Contrary to common belief, a marketing plan is not just the responsibility of your "marketing department" (if you're lucky enough to even have a marketing department). Rather, marketing is everyone's business and your program, planning, administrative and front line staff can and should be part of the process. Collectively your staff, customers and overall agency will benefit greatly from the opportunity to regularly share ideas that will ultimately be used to attract and keep your customers.
Basic marketing training is a great investment. It shortens the learning curve dramatically while full staff accountability for the overall success of your agency.
However, if you want to tackle some marketing planning on your own, check out my FIVE MINUTE MARKETING PLAN. It's fun, easy and really only takes a few minutes...
The Five Minute Marketing Plan is based on one of my most popular workshops, and uses a linear process to walk individuals or groups through the basic steps of writing a very simple, customer-center marketing strategy. If you can't wait until I make it to your state conference or agency I'm happy to share the program here -- sans the wild redheaded energy. Work through the process on your own (or in a group) using the instructions and handout links.

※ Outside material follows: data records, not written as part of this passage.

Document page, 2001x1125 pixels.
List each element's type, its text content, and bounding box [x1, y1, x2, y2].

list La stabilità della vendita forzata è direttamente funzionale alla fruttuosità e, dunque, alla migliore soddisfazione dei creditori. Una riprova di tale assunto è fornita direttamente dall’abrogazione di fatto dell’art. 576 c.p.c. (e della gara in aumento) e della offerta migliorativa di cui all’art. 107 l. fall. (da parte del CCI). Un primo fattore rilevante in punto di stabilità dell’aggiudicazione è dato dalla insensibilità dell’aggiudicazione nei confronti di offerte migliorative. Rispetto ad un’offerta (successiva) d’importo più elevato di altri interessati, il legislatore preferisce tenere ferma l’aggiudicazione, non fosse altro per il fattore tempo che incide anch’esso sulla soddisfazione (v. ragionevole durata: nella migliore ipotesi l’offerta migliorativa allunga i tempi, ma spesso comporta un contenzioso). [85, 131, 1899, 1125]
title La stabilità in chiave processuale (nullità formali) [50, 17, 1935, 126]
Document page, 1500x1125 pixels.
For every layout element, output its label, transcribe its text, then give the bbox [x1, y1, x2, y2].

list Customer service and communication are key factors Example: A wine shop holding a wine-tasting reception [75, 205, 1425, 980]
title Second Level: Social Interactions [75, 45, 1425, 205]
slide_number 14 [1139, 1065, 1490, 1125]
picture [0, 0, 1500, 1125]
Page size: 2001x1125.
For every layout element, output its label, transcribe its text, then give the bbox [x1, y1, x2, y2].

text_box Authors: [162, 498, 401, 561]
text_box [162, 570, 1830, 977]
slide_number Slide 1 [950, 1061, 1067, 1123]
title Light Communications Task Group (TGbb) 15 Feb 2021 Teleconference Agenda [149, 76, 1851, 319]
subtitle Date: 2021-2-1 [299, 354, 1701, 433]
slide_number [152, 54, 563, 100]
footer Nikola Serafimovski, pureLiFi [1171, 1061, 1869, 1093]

Download five_minute_marketing.doc
Step One: Set-up - Bring your team together for a Marketing Planning Session (30 - 45 minutes is a good time frame). Set up the activity by explaining that they will be taking part in an the Five Minute Marketing Method. This super-simple formula allows anyone, no matter their experience, to create customer-centered marketing strategies. Bring plenty of pens and pencils for those who might come a bit unprepared.
Step Two: Choose ONE product - Ask each person to choose ONE specific and existing "product" they need to marketing more effectively. Explain that a product can be an event, service, program, class, league, camp, person, rental facility, job, sponsorship, volunteer opportunity or idea.
Require participants to choose ONE product, rather than a product segment. In other words, choose Science Camp for Kids rather than summer camps. Choose Masters Swim rather than the entire Aquatic Center.
Step Three: Define Objective - Once the product is chosen it's time to commit to an objective. In other words, what do you want to accomplish, by when? Objectives often are stated using the word "increase." For example, "My marketing objective is to increase registration by 20% by next season;" "I want to recruit 50 new baby boomer volunteers by December;" I want to generate $50,000 in sponsorships by July 4.
Step Four: Distribute and Prepare Templates -Distribute the handouts Download give_me_five_short.doc requesting that participants not read ahead. Ask people to write down their product and objective at the top of your worksheet. Then ask them to list their primary target audience as it relates to this product/objectives.
Step Five: Explain Process and Rules - that you are going to ask two questions pertaining to five areas of marketing. Once you are done reading both parts of the question you will say GO and give them one minute to respond, in writing, to that set of questions. The process is designed to engage both sides of the brain and to engage visual, aural and kinesthetic learners. Just before you begin -- remind your group to:
- Listen to both parts of the question before they begin
- Not to read ahead to the next section.
- Keep writing (even if they are doodling) until the minute is "up" and you say, stop.
- Bullet points are fine; no one will grade their spelling, punctuation or grammar.
Step Six: Questions and Answers -Read through the first set of questions under the Product category. When you are finished reading say, "Go!" Set your timer for one minute. When the minute is up say, "stop."
Read through the remaining four sections using the same process.
Step Seven: - Edit - Once you are finished with the questions ask participants to go back through their ideas editing for clarity.
Step Eight: Prioritize and set deadlines:
- Circle and label one idea that they will complete before next week.
- Circle and label one more idea that they will complete before next month.
- Circle one last idea they will complete before next quarter. You get the idea. You can change the time-line based on your specific needs and calendar, of course.
Step Nine: Debrief - The final part of the process, the debrief, should allow participants to
- share ideas with others
- discuss what they liked and didn't like about the process
- Create accountability among the group (will they submit their plans to a "leader," be "rewarded" for completing new tasks, come back together to discuss their success/failure implementing new ideas, etc.)
With the right combination of motivation, guidance, simple instruction and these step-by-step templates you can take your marketing from mediocre to magical.